__TESTO FORNITO__.
Va da sé che, in un contesto di caduta della domanda aggregata, disporre di maggiori margini di manovra per politiche fiscali espansive è assolutamente necessario. Il problema è come le si vuole declinare, ovvero se si intende dare priorità a misure fiscali che riducano le diseguaglianze distributive (e incidano sulla struttura industriale) o meno. In tal senso, la proposta di Alesina e Giavazzi, oltre a essere di dubbia efficacia, è semmai annoverabile fra le più tipiche e ricorrenti proposte della destra». 

* Fonte: MicroMega


NOTE 
[1] Si veda http://ec.europa.eu/economy_finance/economic_governance/sgp/pdf/2015-01-13_communication_sgp_flexibility_guidelines_en.pdf 

[2] Si veda anche http://www.corriere.it/editoriali/14_agosto_17/terapia-coraggiosa-b52dfb04-25d5-11e4-9b50-a2d822bcfb19.shtml

[3] Per la dimostrazione dell’inesistenza di un criterio scientifico che sia in grado di determinare un unico parametro di sostenibilità del deficit e del debito pubblico, si rinvia in particolare a L.L.Pasinetti, The mith (or folly) of the 3% deficit/GDP Maastricht ‘parameter’, “The Cambridge Journal of Economics”, 22 (1), 1998, pp.113-116.

__CONSEGNA__.
Prosegui il testo sulle politiche fiscali espansive, riprendendo subito dopo l'ultima nota riportata.

__ESTRATTI DEL DATASET__.
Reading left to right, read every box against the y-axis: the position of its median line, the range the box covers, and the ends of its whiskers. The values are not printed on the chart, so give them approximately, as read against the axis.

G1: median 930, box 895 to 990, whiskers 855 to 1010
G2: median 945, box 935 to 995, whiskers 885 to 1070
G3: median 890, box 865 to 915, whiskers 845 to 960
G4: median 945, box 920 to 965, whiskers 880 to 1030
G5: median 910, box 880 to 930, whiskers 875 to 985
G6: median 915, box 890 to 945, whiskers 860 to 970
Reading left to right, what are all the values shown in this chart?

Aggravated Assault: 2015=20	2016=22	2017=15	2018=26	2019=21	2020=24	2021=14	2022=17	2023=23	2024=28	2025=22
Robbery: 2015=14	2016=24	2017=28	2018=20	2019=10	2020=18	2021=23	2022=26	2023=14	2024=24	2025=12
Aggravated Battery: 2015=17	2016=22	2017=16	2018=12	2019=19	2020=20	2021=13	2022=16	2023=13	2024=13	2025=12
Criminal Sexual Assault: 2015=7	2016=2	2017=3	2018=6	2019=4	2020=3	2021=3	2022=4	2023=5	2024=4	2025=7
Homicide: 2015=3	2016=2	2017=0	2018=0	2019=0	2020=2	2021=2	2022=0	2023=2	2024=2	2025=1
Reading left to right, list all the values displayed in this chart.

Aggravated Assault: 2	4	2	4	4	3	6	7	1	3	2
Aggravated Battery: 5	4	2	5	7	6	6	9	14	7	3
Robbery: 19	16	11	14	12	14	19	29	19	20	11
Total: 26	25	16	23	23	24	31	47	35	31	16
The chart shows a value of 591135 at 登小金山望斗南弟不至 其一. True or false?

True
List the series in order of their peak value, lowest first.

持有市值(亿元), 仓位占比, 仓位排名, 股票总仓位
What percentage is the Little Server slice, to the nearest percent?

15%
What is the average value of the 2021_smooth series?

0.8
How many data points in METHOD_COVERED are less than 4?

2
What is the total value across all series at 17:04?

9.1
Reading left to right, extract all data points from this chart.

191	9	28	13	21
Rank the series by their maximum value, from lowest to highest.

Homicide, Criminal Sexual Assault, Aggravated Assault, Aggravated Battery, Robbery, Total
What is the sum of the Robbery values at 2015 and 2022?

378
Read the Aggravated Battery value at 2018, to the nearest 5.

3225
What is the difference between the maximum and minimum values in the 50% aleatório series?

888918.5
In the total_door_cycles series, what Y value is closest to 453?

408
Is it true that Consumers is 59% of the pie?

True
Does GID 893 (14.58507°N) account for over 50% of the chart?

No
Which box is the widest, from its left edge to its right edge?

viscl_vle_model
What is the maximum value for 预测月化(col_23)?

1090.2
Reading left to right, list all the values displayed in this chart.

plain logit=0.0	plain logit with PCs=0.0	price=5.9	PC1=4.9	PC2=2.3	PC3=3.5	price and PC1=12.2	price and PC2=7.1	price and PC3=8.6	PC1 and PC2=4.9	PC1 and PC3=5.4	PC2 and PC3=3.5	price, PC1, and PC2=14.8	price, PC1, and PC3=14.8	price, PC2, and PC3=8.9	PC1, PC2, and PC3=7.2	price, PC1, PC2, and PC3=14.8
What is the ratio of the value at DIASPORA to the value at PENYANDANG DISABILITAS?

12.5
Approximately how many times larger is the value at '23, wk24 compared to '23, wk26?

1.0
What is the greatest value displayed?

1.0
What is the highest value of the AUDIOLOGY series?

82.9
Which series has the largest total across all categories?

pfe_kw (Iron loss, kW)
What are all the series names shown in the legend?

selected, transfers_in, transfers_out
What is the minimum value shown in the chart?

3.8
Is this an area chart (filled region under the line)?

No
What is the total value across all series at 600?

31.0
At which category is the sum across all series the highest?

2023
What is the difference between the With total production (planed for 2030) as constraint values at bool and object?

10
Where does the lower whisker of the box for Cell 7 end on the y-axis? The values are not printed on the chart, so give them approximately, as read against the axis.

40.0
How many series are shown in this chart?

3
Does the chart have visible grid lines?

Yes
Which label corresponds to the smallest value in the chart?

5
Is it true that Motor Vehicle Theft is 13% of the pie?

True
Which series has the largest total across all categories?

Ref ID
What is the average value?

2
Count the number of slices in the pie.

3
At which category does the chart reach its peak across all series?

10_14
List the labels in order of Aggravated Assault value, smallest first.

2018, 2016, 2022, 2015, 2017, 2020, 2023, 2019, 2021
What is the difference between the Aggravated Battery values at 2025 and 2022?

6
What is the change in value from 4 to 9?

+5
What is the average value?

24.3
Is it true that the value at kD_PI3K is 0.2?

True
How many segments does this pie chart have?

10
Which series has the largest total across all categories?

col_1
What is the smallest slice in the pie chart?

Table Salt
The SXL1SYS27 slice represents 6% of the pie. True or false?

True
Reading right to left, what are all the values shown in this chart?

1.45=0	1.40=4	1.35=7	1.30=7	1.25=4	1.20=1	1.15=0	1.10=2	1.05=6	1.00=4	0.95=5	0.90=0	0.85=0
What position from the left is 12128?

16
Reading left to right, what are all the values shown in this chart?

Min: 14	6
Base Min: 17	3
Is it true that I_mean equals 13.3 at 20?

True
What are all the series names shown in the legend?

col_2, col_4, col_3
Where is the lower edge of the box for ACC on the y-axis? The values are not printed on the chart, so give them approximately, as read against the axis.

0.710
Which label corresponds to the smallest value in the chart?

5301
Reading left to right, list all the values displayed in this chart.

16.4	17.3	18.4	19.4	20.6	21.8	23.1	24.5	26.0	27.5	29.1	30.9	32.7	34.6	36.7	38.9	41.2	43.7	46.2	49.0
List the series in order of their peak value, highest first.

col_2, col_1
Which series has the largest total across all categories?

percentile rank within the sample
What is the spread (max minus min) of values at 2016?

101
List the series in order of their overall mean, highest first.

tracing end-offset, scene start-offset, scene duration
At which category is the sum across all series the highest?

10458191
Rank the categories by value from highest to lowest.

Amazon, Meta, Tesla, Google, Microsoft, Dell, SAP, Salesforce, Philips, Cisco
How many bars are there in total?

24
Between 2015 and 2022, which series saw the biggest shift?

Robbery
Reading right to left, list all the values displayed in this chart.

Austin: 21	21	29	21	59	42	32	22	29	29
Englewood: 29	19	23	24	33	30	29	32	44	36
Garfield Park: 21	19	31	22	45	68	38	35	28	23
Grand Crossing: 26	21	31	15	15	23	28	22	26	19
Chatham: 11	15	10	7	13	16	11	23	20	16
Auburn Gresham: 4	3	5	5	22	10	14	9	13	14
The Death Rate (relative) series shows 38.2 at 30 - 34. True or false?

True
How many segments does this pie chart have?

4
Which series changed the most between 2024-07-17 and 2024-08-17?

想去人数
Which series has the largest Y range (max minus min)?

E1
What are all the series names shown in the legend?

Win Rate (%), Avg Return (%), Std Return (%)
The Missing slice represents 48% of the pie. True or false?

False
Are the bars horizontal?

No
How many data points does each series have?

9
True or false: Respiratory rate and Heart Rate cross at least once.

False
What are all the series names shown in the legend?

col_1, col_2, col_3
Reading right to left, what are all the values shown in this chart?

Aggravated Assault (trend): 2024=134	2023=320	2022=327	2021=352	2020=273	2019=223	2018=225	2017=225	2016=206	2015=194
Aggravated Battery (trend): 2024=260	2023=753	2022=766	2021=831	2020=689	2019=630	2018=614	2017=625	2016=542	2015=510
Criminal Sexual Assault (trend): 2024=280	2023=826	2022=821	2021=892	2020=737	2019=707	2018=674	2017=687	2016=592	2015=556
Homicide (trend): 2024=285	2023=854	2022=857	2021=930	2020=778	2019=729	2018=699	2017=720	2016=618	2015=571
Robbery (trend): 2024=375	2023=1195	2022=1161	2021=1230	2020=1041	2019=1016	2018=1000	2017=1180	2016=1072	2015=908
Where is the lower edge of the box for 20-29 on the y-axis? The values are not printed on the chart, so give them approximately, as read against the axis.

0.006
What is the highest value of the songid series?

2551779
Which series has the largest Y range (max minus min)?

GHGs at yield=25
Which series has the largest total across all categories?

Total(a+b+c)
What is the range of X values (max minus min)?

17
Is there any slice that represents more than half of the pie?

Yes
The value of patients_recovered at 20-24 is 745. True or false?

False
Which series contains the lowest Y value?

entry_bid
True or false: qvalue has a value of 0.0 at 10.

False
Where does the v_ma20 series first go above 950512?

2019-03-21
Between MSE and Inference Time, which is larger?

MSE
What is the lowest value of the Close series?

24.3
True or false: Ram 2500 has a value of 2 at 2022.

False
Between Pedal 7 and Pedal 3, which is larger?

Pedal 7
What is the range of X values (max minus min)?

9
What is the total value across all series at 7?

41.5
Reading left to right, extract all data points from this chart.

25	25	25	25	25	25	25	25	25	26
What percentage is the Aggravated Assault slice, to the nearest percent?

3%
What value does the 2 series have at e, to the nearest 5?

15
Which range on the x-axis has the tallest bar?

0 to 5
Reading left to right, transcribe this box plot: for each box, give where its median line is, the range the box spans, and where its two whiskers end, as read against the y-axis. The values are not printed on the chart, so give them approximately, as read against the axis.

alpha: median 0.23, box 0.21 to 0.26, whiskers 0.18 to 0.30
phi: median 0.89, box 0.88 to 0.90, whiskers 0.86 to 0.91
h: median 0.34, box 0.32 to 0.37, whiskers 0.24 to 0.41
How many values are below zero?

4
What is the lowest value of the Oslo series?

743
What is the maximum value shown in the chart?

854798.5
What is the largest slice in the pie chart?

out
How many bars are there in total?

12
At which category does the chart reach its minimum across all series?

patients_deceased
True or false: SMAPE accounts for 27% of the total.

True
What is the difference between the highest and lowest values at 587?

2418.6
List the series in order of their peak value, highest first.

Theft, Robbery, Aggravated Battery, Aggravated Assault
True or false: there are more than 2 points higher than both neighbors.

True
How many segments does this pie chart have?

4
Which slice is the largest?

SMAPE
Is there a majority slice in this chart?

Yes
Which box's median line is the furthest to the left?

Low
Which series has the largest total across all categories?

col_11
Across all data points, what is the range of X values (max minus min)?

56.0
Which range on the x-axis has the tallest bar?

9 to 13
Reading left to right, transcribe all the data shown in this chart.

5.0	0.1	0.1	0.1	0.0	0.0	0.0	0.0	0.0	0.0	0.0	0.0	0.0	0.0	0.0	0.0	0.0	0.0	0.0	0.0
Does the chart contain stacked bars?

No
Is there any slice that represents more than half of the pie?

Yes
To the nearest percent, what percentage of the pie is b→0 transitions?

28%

__RISPOSTA ATTESA__.
[4] Sul tema si rinvia, fra gli altri, per il caso italiano, a G.Forges Davanzati, La spesa pubblica, il debito e l’aristrocrazia finanziaria, Micromega on-line, 30.10.2014. 

[5] Sul punto, con riferimento a una critica alla proposta di Alesina e Giavazzi, si rinvia ahttp://keynesblog.com/2014/08/22/john-maynard-giavazzi-o-quasi/. Si veda anche G. Pastrello. La va rovesciata, Il Manifesto, 2.1.2015. 

[6] In particolare, l’ISTAT rileva che una famiglia il cui reddito deriva da attività imprenditoriale spende, in media, circa 3600 euro al mese, più del doppio di una famiglia il cui reddito deriva da lavoratore dipendente. 

[7] Per un inquadramento teorico di questi effetti, si rinvia a N.Kaldor, A model of economic growth, “The Economic Journal”, vol.67, n.268, December 1957, pp.591-624. Sul piano empirico, si rinvia al rapporto OCSE, Entrepreneurship at glance, OECD Library, 2013. 

(10 marzo 2015)

3 pensieri su “MA QUALE “KEYNESISMO”? (in risposta ad Alesina e Giavazzi) di Guglielmo Forges Davanzati *”

  1. Anonimo dice:

    La cosa terificante è che a sinistra siamo ridotti a propagandare proposte che di rivoluzionario hanno ben poco; proposte da media borghesia moderatissima che negli anni '70 avrebbero ricevuto l'accoglienza che meritavano (allora).Sollevazione, che a sinistra è l'unico blog che si rende conto della necessità di un minimo di pragmatismo, fa benissimo apubblicare e a sostenere queste idee. Il problema per è che la sinistra non riesce in nessun modo a farsi protatrice di istanze autenticamente "sovversive" (fra virgolette) e questo comporta che il popolo dei lavoratori non si sente scaldare il cuore…alla fine rischiano di prevalere le proposte di destra becera che seppure sostanzialmente campate in aria hanno il pregio di essere passionali e coinvolgenti.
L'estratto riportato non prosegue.